Text section:
Will this fix be in 14.11.3?
(The system is in the customer's hands, so my ability to test it is
limited.)
Andy
On 12/21/2014 10:59 AM, Artem Polyakov
wrote:
Re: [slurm-dev] slurmstepd: mpi/pmi2: invalid kvs seq from
srun
Hello, Andy!
I think this is the race condition that
I found and fixed few weeks ago:
https://github.com/SchedMD/slurm/commit/bc190aee6f517eefe11c01f455fe4fde73ba8323
There was detailed discussion of it in
bugzilla
http://bugs.schedmd.com/show_bug.cgi?id=1302
Here is the image that demonstrates the
case:
http://bugs.schedmd.com/attachment.cgi?id=1490
Could you port/try this patch?
2014-12-21 21:45 GMT+06:00 Andy Riebs
<andy.ri...@hp.com>:
We are sporadically seeing messages such as these when
running on more than 1000 nodes:
slurmstepd: mpi/pmi2: invalid kvs seq from srun, expect 3
got 2
or
slurmstepd: mpi/pmi2: invalid kvs seq from srun, expect 3
got 2
We have seen this with both SHMEM and BUPC jobs, but we
see it in perhaps 3 or 4 runs out of a hundred. A
typically job might look like
salloc -N1280
srun foo
srun foo
srun foo
On those rare occasions where one of the first two steps
fail, the remaining steps will run just fine, so we know
it's not a question of which nodes are used at each step.
The environment:
* RHEL 6.5
* Slurm 14.11.1
* SHMEM provided by OpenMPI 1.8.4rc1
* Berkeley UPC 2.18.0, built on OpenMPI
The only thing unusual in slurm.conf is MpiDefault=pmi2
(which is probably obvious from the messages).
Any ideas?
Andy
--
Andy Riebs
Hewlett-Packard Company
High Performance Computing
+1 404 648 9024
My opinions are not necessarily those of HP
--
С Уважением, Поляков Артем
Юрьевич
Best regards, Artem Y. Polyakov

Data for analysis:
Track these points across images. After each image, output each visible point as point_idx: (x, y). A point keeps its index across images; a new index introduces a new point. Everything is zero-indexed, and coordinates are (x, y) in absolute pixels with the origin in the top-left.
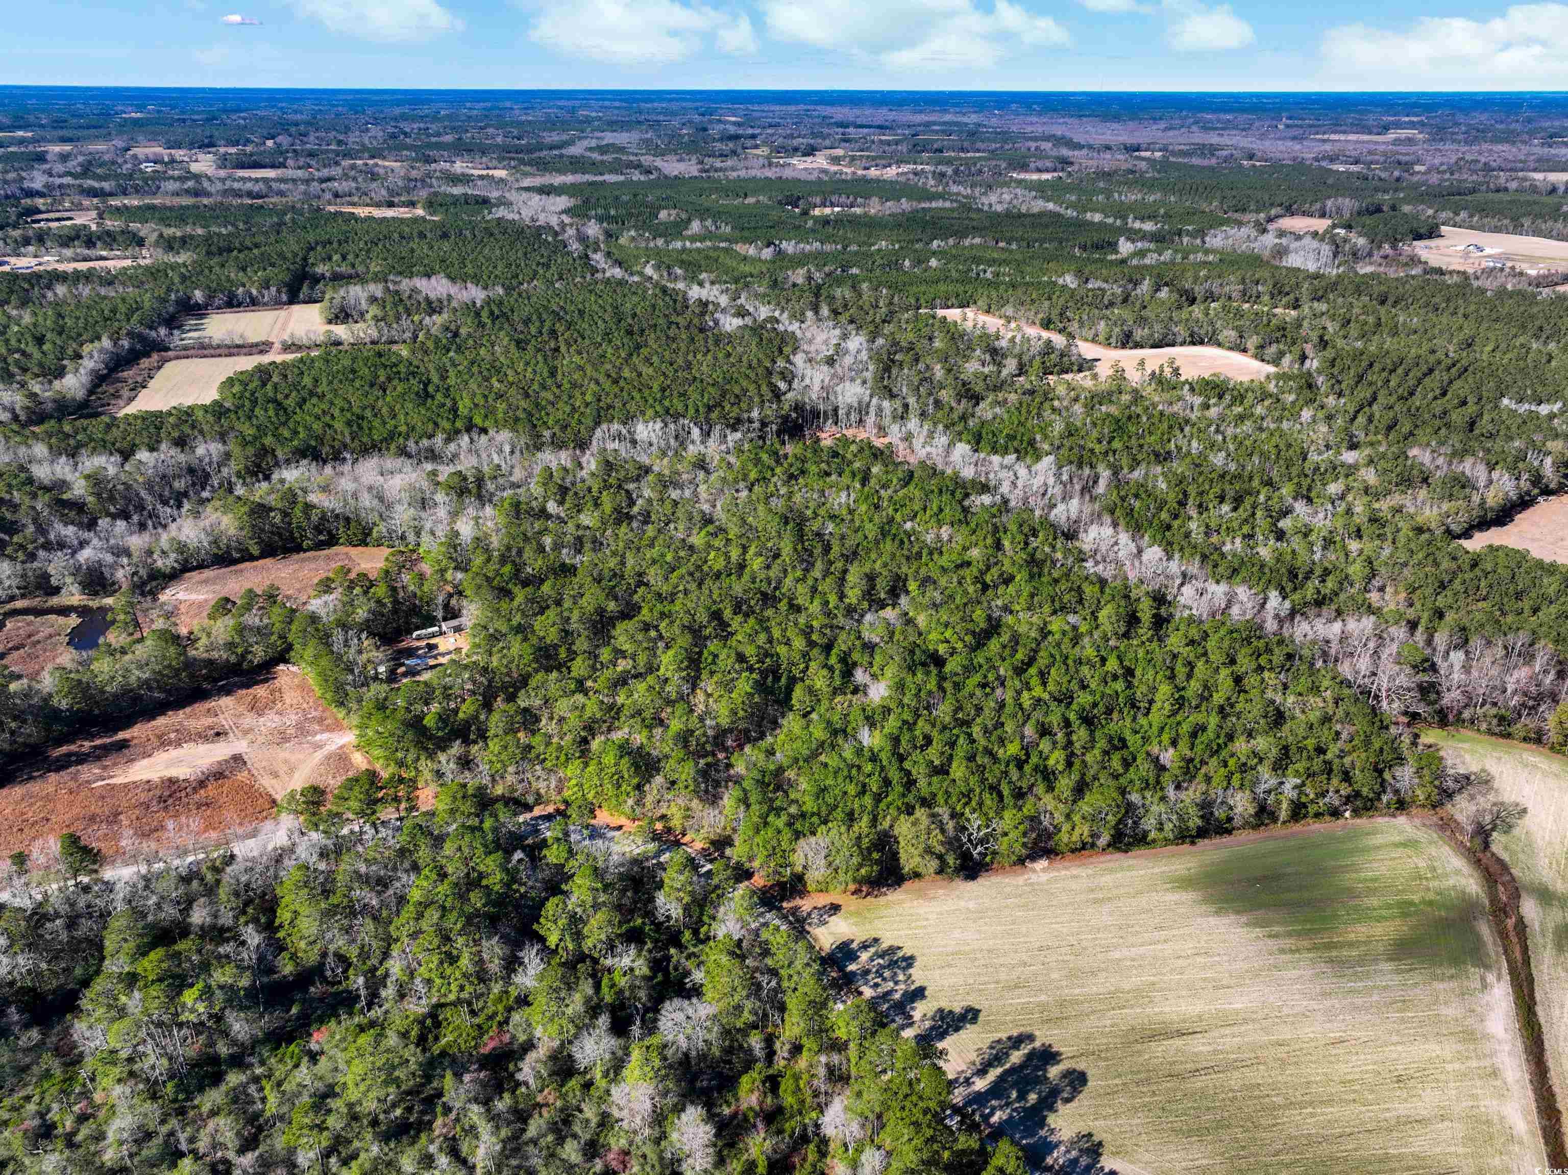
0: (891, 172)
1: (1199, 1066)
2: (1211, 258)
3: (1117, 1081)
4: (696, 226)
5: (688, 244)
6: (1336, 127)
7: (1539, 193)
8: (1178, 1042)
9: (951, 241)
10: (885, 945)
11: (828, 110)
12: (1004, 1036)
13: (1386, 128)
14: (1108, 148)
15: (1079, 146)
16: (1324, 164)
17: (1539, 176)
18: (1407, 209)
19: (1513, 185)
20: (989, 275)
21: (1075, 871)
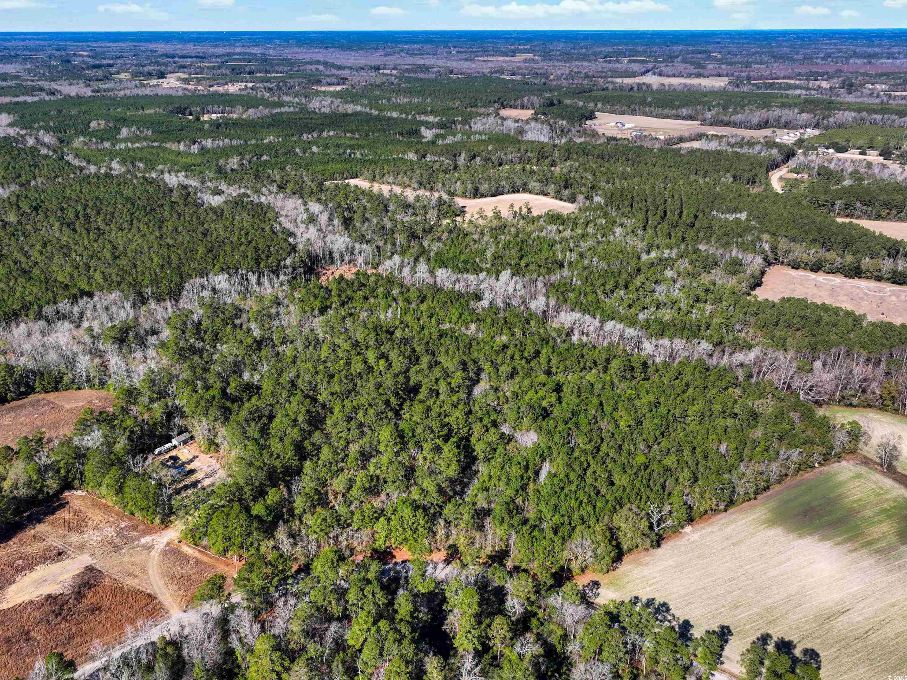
0: (233, 88)
1: (867, 629)
2: (483, 137)
3: (834, 650)
4: (125, 132)
5: (129, 144)
6: (486, 52)
7: (625, 90)
8: (845, 618)
9: (315, 134)
10: (644, 600)
11: (152, 46)
12: (754, 638)
13: (514, 53)
14: (362, 68)
15: (343, 68)
16: (498, 75)
17: (619, 80)
18: (567, 102)
19: (611, 86)
20: (358, 155)
21: (709, 529)
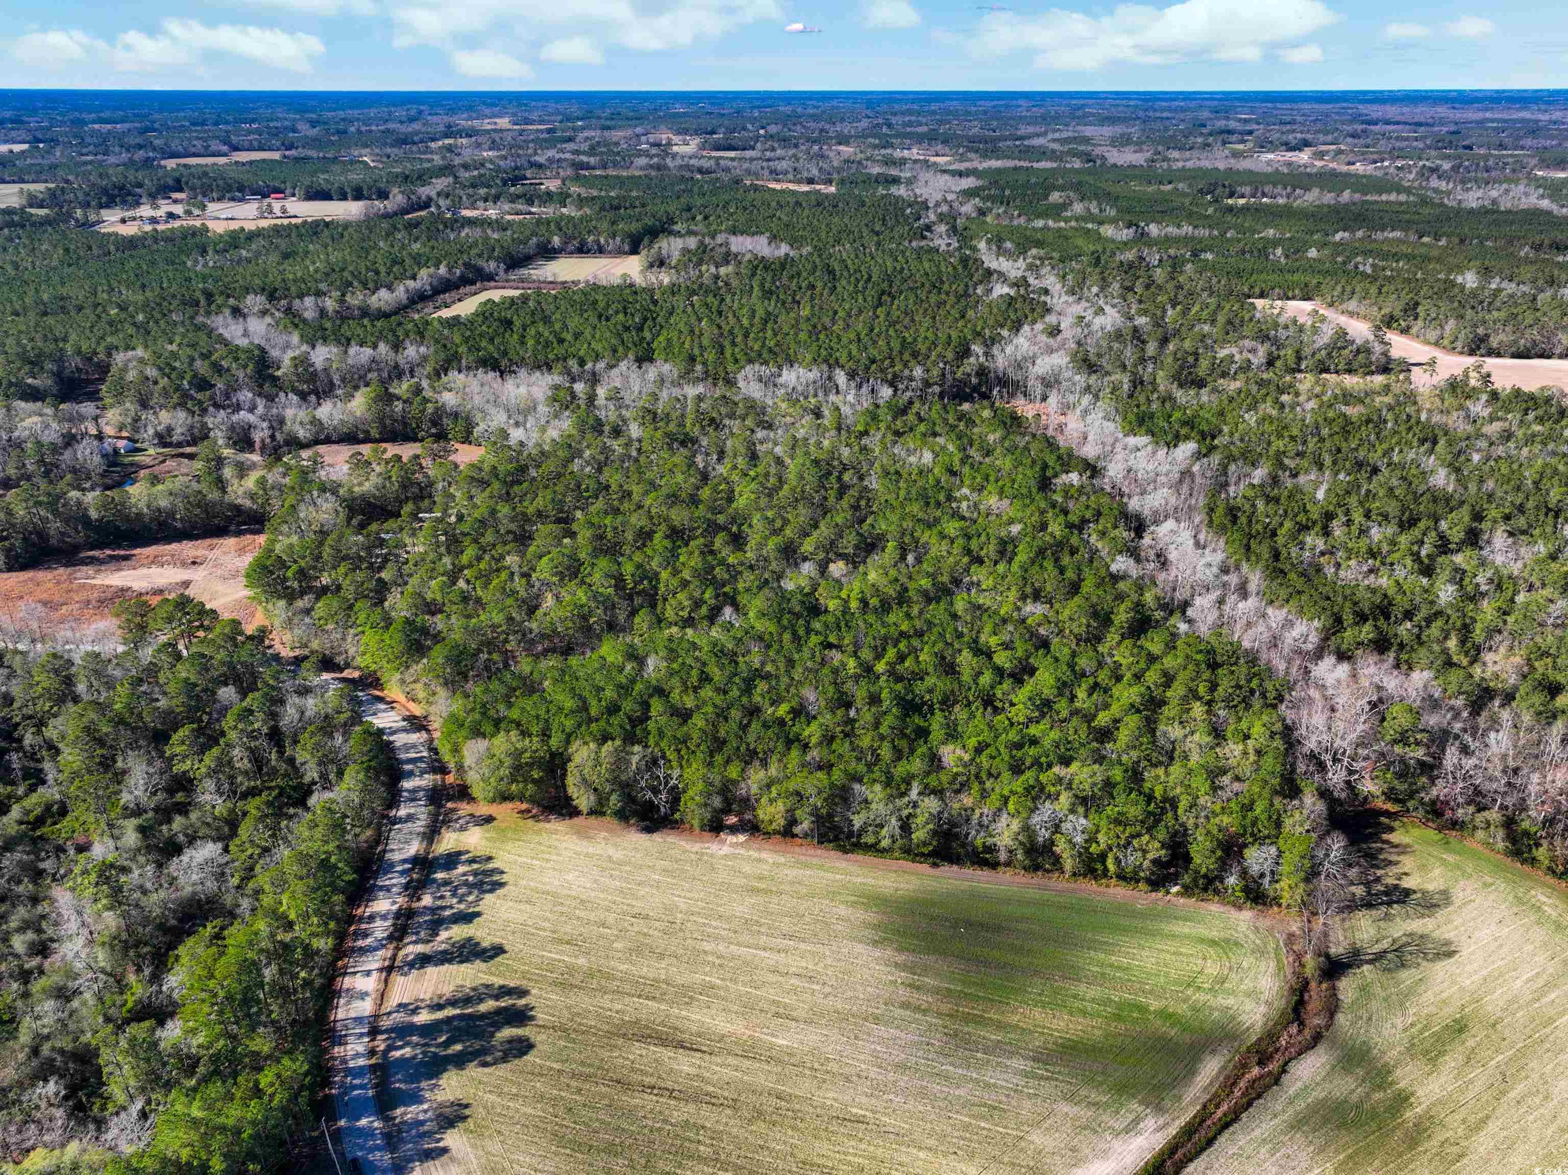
1: (660, 1084)
3: (556, 1065)
4: (1078, 208)
5: (1052, 223)
8: (666, 1054)
10: (492, 866)
12: (500, 982)
20: (1368, 268)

To do:
1/ Copy the part of the Slurm thread starting with "(The system is" and going on through "Hello, Andy!".
2/ In one to three sentences, explain why the poster of the Slurm thread rules out the nodes used at each step as the cause of the failures.
The records have no connection to the Slurm thread.

Answers in order:
1/
(The system is in the customer's hands, so my ability to test it is
limited.)
Andy
On 12/21/2014 10:59 AM, Artem Polyakov
wrote:
Re: [slurm-dev] slurmstepd: mpi/pmi2: invalid kvs seq from
srun
Hello, Andy!

2/ On the rare occasions when one of the first two steps fails, the remaining steps still run fine. From this the poster concludes that the problem is not a question of which nodes are used at each step.